To find the linear approximation of a function at a specific point, we can use the formula for linear approximation:
L(x) = f(a) + f'(a)(x-a)
Where:
- L(x) is the linear approximation function
- f(a) is the value of the function at the point a
- f'(a) is the derivative of the function evaluated at a
- x is the variable of the function
In this case, we want to find the linear approximation of the function g(x) = cube root(1+x) at the point a = 0.
Step 1: Calculate the value of f(a)
In the given function, (a) = cube root(1+0) = cube root(1) = 1. Therefore, the value of f(a) is 1.
Step 2: Calculate the derivative of the function f'(a)

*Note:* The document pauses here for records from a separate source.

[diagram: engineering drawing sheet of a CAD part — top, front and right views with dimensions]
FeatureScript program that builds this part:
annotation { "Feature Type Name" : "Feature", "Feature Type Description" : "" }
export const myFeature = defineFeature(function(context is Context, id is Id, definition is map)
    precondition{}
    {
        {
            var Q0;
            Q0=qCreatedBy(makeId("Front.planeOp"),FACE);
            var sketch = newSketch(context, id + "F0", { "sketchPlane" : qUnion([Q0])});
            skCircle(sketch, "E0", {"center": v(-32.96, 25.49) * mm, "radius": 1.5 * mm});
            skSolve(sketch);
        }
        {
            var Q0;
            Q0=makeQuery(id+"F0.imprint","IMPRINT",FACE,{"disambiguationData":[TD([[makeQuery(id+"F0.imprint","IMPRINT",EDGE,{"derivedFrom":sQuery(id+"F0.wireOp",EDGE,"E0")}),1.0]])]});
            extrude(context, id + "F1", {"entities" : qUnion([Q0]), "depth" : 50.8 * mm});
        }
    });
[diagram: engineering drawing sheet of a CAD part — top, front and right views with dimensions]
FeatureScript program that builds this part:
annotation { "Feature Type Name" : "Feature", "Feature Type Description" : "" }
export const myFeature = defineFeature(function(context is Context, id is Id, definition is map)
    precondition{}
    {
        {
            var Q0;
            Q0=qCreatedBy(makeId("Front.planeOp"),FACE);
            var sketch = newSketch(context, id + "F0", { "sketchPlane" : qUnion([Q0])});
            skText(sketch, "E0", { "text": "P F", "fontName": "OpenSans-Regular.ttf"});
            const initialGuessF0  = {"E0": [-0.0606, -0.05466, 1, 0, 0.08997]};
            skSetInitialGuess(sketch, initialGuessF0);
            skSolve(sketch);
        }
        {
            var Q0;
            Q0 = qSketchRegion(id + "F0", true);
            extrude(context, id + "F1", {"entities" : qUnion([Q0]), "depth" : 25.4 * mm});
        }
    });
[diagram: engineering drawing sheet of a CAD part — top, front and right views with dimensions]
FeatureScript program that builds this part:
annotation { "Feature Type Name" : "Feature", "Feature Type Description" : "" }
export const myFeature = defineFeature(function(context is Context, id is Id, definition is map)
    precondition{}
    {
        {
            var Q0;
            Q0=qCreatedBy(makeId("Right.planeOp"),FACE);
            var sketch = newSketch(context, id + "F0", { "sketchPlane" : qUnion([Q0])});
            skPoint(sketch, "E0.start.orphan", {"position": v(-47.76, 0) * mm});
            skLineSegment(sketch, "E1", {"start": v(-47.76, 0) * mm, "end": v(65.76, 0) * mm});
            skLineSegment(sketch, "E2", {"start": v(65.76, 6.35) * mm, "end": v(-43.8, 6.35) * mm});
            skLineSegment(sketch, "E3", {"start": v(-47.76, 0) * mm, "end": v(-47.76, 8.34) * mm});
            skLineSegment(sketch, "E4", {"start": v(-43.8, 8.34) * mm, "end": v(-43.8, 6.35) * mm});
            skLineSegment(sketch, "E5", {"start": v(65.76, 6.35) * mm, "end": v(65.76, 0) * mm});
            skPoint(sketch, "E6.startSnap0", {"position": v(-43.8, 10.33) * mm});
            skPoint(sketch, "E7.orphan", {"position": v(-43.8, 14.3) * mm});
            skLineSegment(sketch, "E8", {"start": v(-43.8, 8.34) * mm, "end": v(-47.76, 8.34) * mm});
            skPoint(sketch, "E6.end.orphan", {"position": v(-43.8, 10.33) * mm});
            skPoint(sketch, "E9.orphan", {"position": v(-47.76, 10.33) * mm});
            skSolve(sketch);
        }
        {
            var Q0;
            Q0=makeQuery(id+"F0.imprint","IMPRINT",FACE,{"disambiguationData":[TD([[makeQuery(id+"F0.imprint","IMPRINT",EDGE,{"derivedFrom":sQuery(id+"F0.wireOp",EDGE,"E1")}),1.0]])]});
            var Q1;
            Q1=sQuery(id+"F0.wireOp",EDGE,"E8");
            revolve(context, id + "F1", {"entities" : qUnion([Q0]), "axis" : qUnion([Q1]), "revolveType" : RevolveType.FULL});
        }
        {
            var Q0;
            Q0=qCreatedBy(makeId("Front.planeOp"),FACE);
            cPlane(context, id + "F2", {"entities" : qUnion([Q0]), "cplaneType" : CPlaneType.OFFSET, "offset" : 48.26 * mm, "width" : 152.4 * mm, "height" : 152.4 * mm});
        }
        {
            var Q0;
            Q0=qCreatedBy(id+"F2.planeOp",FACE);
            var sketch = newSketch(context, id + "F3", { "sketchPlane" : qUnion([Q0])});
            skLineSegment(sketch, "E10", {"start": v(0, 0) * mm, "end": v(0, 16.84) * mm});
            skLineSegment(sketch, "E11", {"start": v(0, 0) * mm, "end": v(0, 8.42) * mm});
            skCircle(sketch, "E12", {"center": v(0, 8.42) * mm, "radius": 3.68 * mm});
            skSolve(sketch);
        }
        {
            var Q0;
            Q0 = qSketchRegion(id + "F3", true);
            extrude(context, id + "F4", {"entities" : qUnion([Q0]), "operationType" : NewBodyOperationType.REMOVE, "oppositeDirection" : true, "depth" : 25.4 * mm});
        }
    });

To find the derivative of g(x) = cube root(1+x), we can use the chain rule. Let's differentiate step by step:
- Let u = 1 + x
- Let y = u^(1/3)
Now, taking the derivative of y with respect to u,
dy/du = (1/3)u^(-2/3)
Next, taking the derivative of u with respect to x,
du/dx = 1
Lastly, using the chain rule,
dy/dx = (1/3)u^(-2/3) * du/dx = (1/3)(1 + x)^(-2/3)
Therefore, '(a) = (1/3)(1 + 0)^(-2/3) = (1/3)(1)^(-2/3) = 1/3.
Step 3: Substitute the values into the formula
Using the formula for linear approximation, L(x) = f(a) + f'(a)(x-a), we can substitute the values we found:
L(x) = f(a) + f'(a)(x-a)
L(x) = 1 + (1/3)(x-0)
L(x) = 1 + (1/3)x
Therefore, the linear approximation of the function g(x) = cube root(1+x) at a=0 is L(x) = 1 + (1/3)x.